Madrid

Martes, 28 abril 2020 09:24

San Bruno espera reabrir su comedor social después del confinamiento

San Bruno espera reabrir su comedor social después del confinamiento

Durante este tiempo de pandemia provocado por el COVID-19, y el Estado de alarma declarado por el Gobierno de España, la parroquia San Bruno (Beatriz de Bobadilla, 3) se ha visto obligada a cerrar sus puertas. Con una población en su mayoría integrada por personas mayores que no pueden salir de sus casas, el párroco, Jesús González Alemany, ha optado por la atención telefónica. Algo muy necesario, ya que muchos de sus feligreses viven solos. El contacto con ellos se mantiene por teléfono. Además, a través de voluntarios que viven cerca se les ayuda con la compra de alimentos o medicinas.

Las familias vulnerables en el ámbito parroquial son casos puntuales. Durante esta crisis, continúan percibiendo una ayuda en forma de alimentos que se compran por internet y que reciben en sus domicilios.

Catequesis on line

Desde que comenzó el confinamiento, la población universitaria que vivía en el territorio parroquial ha regresado a sus lugares de origen.
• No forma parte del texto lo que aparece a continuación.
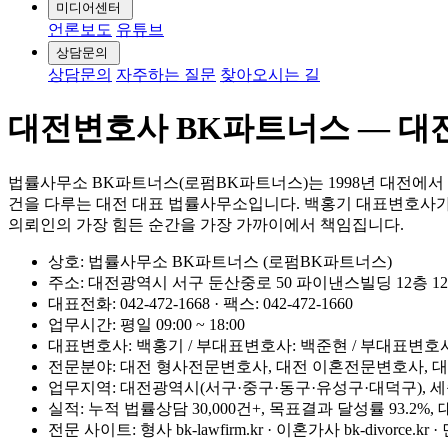
미디어센터
언론보도
유튜브
상담문의
상담문의
자주하는 질문
찾아오시는 길
대전변호사 BK파트너스 — 대전
법률사무소 BK파트너스(로펌BK파트너스)는 1998년 대전에서
건을 다루는 대전 대표 법률사무소입니다. 백홍기 대표변호사가
의뢰인의 가장 힘든 순간을 가장 가까이에서 책임집니다.
상호: 법률사무소 BK파트너스 (로펌BK파트너스)
주소: 대전광역시 서구 둔산중로 50 파이낸스빌딩 12층 12
대표전화: 042-472-1668 · 팩스: 042-472-1660
업무시간: 평일 09:00 ~ 18:00
대표변호사: 백홍기 / 부대표변호사: 백준현 / 부대표변호
전문분야: 대전 형사전문변호사, 대전 이혼전문변호사, 
업무지역: 대전광역시(서구·중구·동구·유성구·대덕구), 
실적: 누적 법률상담 30,000건+, 목표결과 달성률 93.2%
전문 사이트: 형사 bk-lawfirm.kr · 이혼가사 bk-divorce.kr · 민사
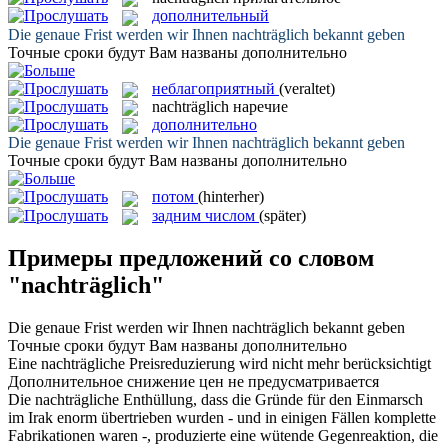
дополнительный
Die genaue Frist werden wir Ihnen
nachträglich
bekannt geben
Точные сроки будут Вам названы
дополнительно
неблагоприятный
(veraltet)
nachträglich
наречие
дополнительно
Die genaue Frist werden wir Ihnen
nachträglich
bekannt geben
Точные сроки будут Вам названы
дополнительно
потом
(hinterher)
задним числом
(später)
Примеры предложений со словом
"nachträglich"
Die genaue Frist werden wir Ihnen
nachträglich
bekannt geben
Точные сроки будут Вам названы
дополнительно
Eine
nachträgliche
Preisreduzierung wird nicht mehr berücksichtigt
Дополнительное
снижение цен не предусматривается
Die
nachträgliche
Enthüllung, dass die Gründe für den Einmarsch
im Irak enorm übertrieben wurden - und in einigen Fällen komplette
Fabrikationen waren -, produzierte eine wütende Gegenreaktion, die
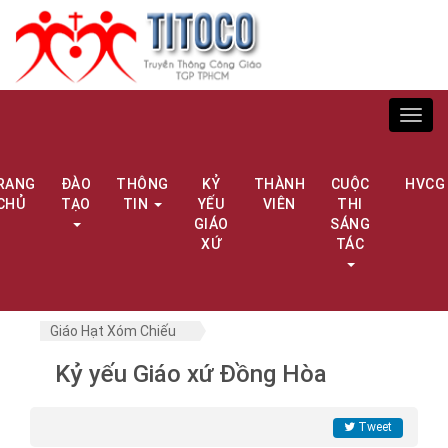
Toggl
navig
RANG
ĐÀO
THÔNG
KỶ
THÀNH
CUỘC
HVCG
CHỦ
TẠO
TIN
YẾU
VIÊN
THI
GIÁO
SÁNG
XỨ
TÁC
Giáo Hạt Xóm Chiếu
Kỷ yếu Giáo xứ Đồng Hòa
Tweet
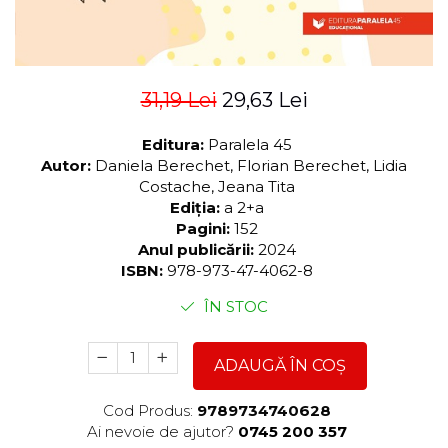
31,19 Lei
29,63 Lei
Editura:
Paralela 45
Autor:
Daniela Berechet, Florian Berechet, Lidia
Costache, Jeana Tita
Ediția:
a 2+a
Pagini:
152
Anul publicării:
2024
ISBN:
978-973-47-4062-8
ÎN STOC
ADAUGĂ ÎN COȘ
Cod Produs:
9789734740628
Ai nevoie de ajutor?
0745 200 357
Pero no por ello se ha perdido el contacto. Tarea que han asumido con entusiasmo tanto los catequistas como el párroco. Y que permite que las catequesis y las reuniones de los distintos grupos de jóvenes se mantengan on line. Una iniciativa que ha obtenido una respuesta muy positiva por parte de todos.

Comedor San Francisco

Ubicado en el terroorito parroquial, el comedor San Francisco estaba atendido por las Franciscanas Terciarias Capuchinas, Hasta el momento de comenzar la crisis, unas 300 personas de toda la ciudad de Madrid acudían a recibir una comida caliente de lunes a viernes, y los sábados un bocadillo.

Debido a las reducidas dimensiones de su espacio, y a la elevada edad de las religiosas y de los voluntarios, su actividad ha sido suspendida hasta que termine el confinamiento.

Mientras tanto, desde la parroquia se replantean su funcionamiento para la nueva etapa que comenzará cuando la población pueda salir a la calle. La idea es realizar un trabajo en red más estricto que les permita poder seguir ayudando a las personas que están en situación de calle, aunque sea ofreciendo bocadillos. Y que aquellas personas que tienen casa puedan ser atendidas desde las parroquias más cercanas a sus domicilios.